**Aim of the task**
Only the lines holding the string "LIST" are needed; copy each of them from the data.

**Supplied material**
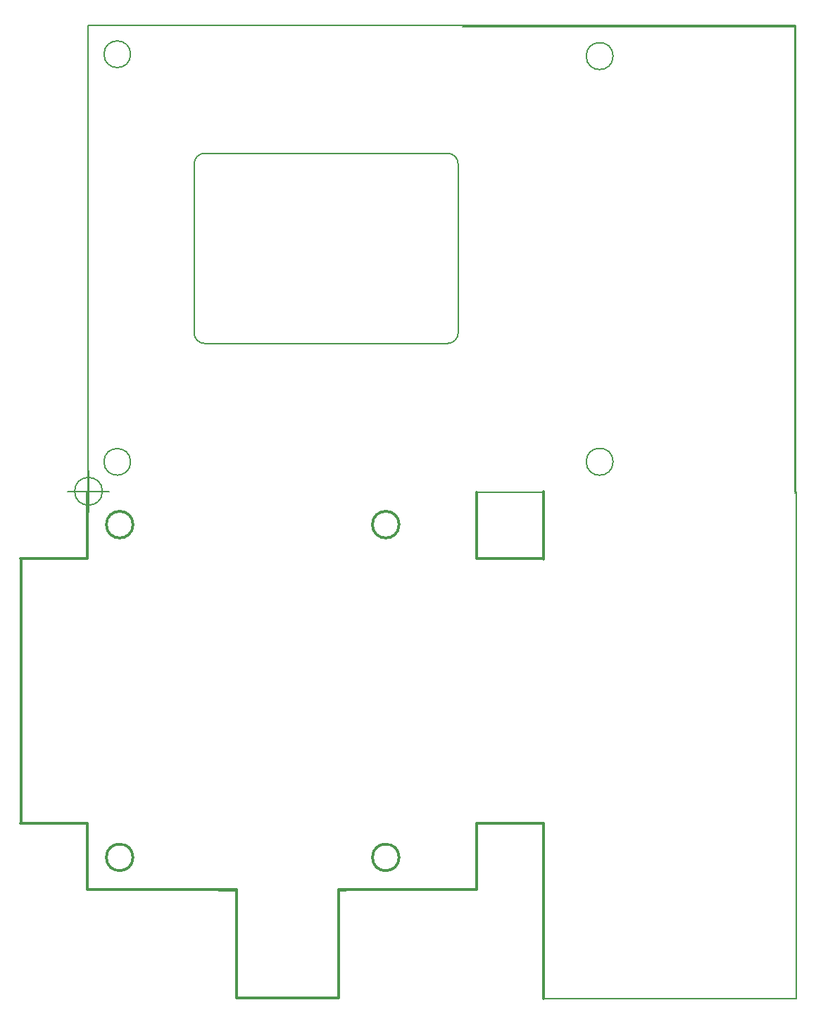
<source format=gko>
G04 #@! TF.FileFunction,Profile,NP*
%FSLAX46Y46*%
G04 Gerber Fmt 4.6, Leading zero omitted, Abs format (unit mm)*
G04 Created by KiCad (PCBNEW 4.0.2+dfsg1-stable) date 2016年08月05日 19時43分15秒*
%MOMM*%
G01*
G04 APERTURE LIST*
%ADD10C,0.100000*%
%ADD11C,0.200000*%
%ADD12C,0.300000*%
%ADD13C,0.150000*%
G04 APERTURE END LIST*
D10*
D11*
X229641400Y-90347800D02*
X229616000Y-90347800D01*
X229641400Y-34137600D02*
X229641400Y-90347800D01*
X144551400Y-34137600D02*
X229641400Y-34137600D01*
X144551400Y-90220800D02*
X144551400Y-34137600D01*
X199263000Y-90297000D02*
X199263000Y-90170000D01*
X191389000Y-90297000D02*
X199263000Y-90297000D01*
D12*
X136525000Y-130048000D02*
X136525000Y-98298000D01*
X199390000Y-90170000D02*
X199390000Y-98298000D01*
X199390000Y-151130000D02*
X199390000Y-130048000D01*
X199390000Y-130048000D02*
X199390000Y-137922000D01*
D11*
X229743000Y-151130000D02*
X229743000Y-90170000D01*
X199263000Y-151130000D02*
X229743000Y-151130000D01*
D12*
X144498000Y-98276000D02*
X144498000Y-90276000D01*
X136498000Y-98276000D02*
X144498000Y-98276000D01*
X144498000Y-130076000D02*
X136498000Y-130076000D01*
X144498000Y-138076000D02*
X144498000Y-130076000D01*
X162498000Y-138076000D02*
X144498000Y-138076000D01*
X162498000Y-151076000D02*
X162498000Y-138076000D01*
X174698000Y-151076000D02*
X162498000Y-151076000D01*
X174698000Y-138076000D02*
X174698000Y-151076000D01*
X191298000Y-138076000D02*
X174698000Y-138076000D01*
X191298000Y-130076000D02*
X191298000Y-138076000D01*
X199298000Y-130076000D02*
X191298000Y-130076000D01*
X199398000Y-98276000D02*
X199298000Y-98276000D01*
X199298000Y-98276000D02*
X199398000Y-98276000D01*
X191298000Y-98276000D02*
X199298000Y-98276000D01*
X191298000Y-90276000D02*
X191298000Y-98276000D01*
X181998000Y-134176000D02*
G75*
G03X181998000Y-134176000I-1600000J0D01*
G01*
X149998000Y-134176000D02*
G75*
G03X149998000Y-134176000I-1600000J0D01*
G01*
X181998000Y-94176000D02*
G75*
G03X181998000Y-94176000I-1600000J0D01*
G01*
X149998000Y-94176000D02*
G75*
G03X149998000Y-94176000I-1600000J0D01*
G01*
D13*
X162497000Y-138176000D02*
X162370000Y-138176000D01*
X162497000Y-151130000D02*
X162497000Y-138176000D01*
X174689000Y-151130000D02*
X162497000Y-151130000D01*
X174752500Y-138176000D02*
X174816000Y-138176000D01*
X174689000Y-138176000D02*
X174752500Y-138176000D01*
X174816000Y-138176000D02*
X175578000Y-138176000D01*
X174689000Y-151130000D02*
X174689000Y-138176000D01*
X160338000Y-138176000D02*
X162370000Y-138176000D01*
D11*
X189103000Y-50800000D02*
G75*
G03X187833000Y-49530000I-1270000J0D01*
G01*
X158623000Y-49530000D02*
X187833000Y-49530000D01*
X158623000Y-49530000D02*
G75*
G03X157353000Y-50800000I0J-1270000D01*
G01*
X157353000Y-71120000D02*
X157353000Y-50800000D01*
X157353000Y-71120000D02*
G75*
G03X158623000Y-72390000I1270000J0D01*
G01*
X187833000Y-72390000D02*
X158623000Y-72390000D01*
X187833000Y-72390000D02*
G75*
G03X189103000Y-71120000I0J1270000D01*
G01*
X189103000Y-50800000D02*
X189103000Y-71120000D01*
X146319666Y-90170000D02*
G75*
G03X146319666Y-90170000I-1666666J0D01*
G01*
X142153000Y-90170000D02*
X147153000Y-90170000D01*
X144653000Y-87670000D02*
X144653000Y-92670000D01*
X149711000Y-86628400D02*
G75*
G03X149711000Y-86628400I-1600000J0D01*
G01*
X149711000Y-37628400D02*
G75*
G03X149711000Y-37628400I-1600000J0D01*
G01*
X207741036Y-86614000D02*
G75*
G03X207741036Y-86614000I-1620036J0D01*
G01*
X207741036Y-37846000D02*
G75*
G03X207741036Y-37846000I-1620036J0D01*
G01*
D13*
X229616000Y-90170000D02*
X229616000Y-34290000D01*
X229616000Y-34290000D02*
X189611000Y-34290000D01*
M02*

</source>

**Expected output**
G04 APERTURE LIST*
G04 APERTURE END LIST*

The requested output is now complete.